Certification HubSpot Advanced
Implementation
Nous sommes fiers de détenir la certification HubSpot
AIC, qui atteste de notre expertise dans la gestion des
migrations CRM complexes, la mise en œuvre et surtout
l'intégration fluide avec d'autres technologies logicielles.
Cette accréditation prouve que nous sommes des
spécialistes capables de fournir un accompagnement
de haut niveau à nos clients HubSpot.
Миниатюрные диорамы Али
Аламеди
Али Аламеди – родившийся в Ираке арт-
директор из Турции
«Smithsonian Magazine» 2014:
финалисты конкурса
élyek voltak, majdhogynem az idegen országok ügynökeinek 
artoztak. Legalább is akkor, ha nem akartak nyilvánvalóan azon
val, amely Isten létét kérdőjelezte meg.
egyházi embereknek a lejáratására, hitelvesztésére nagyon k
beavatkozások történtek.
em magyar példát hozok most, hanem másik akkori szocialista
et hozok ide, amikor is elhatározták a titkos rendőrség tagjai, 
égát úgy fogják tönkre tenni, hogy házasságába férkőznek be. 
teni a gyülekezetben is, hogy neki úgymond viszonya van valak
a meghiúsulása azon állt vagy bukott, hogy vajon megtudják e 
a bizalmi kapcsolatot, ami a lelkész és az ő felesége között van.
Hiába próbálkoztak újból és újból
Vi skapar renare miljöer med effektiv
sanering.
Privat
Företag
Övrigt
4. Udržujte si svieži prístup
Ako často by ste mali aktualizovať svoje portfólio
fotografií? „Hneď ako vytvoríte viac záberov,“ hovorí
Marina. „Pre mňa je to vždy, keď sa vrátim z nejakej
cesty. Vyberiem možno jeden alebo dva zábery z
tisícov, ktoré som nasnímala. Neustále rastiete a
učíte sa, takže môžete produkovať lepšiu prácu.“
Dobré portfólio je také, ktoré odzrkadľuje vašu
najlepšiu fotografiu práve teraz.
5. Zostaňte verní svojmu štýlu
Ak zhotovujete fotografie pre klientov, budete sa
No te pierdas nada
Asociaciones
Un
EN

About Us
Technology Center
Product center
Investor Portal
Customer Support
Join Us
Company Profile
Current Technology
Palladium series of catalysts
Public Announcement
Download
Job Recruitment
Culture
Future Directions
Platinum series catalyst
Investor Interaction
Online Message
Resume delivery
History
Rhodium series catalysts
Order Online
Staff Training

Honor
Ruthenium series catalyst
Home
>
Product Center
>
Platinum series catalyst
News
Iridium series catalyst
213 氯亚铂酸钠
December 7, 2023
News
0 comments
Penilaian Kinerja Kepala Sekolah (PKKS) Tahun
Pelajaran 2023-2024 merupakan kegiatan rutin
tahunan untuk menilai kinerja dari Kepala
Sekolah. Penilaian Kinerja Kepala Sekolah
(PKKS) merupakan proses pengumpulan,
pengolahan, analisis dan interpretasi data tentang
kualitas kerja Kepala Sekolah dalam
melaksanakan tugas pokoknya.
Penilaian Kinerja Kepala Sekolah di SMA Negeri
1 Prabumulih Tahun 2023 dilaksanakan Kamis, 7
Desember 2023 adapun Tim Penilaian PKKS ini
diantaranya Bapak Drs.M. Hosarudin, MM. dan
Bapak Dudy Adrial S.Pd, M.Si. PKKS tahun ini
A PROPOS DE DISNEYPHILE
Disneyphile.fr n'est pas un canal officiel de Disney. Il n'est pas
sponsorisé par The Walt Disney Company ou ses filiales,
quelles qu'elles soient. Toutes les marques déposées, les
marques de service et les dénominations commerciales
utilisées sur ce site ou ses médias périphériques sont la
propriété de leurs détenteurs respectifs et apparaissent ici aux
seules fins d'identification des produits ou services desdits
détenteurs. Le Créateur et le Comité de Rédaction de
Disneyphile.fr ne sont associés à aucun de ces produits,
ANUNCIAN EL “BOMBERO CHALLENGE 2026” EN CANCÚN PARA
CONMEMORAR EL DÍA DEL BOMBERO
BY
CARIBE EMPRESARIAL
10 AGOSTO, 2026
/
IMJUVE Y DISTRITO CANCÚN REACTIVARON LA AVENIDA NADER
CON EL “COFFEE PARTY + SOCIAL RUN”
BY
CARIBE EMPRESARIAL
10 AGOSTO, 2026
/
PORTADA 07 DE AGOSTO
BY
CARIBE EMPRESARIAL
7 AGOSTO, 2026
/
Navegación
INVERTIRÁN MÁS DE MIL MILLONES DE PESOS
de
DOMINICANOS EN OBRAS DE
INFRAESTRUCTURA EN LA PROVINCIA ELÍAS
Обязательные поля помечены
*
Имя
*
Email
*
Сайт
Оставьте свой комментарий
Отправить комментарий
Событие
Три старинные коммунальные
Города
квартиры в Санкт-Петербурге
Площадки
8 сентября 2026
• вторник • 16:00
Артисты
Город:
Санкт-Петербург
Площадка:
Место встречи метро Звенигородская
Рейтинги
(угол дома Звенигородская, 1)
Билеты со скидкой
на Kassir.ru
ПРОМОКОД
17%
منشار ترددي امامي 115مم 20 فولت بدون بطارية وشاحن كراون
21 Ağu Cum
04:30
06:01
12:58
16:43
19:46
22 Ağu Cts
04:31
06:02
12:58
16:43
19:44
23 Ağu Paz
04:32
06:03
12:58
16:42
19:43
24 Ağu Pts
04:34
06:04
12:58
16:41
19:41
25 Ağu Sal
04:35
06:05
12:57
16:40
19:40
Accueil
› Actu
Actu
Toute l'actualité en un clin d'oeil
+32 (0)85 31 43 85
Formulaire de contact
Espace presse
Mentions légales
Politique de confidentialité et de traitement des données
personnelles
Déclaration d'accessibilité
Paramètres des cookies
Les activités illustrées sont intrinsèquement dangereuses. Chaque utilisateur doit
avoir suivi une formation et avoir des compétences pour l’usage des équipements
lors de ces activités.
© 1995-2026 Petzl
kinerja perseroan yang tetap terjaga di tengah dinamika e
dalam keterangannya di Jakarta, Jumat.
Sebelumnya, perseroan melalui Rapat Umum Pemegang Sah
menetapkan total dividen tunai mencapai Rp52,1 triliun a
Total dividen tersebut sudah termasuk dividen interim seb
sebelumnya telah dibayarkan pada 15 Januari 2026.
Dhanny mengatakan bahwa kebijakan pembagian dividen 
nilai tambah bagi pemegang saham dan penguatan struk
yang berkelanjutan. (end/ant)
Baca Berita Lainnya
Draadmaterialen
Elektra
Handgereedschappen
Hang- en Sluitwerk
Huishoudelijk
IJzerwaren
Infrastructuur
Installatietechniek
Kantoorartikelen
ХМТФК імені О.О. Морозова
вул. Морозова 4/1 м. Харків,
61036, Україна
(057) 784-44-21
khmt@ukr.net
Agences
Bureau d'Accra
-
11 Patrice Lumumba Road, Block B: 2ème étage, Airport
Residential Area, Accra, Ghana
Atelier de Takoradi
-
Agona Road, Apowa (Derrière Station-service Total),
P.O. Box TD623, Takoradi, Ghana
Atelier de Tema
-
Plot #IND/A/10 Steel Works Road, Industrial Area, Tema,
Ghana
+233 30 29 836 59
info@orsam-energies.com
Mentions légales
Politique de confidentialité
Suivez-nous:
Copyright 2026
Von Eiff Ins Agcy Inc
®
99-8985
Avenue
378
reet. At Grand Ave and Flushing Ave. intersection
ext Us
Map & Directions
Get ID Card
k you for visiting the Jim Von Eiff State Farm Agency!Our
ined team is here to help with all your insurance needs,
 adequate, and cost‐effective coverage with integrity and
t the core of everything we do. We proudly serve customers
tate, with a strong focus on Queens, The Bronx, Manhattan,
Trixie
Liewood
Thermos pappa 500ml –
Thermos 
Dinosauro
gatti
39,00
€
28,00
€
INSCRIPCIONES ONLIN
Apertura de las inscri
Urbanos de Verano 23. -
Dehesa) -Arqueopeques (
....
● **Your goal**: Please turn the listing, from its first line through the line containing "et hozok ide, amikor", into a numbered list, leaving out any blank lines.

● **Answer below**:
1. Certification HubSpot Advanced
2. Implementation
3. Nous sommes fiers de détenir la certification HubSpot
4. AIC, qui atteste de notre expertise dans la gestion des
5. migrations CRM complexes, la mise en œuvre et surtout
6. l'intégration fluide avec d'autres technologies logicielles.
7. Cette accréditation prouve que nous sommes des
8. spécialistes capables de fournir un accompagnement
9. de haut niveau à nos clients HubSpot.
10. Миниатюрные диорамы Али
11. Аламеди
12. Али Аламеди – родившийся в Ираке арт-
13. директор из Турции
14. «Smithsonian Magazine» 2014:
15. финалисты конкурса
16. élyek voltak, majdhogynem az idegen országok ügynökeinek 
17. artoztak. Legalább is akkor, ha nem akartak nyilvánvalóan azon
18. val, amely Isten létét kérdőjelezte meg.
19. egyházi embereknek a lejáratására, hitelvesztésére nagyon k
20. beavatkozások történtek.
21. em magyar példát hozok most, hanem másik akkori szocialista
22. et hozok ide, amikor is elhatározták a titkos rendőrség tagjai, 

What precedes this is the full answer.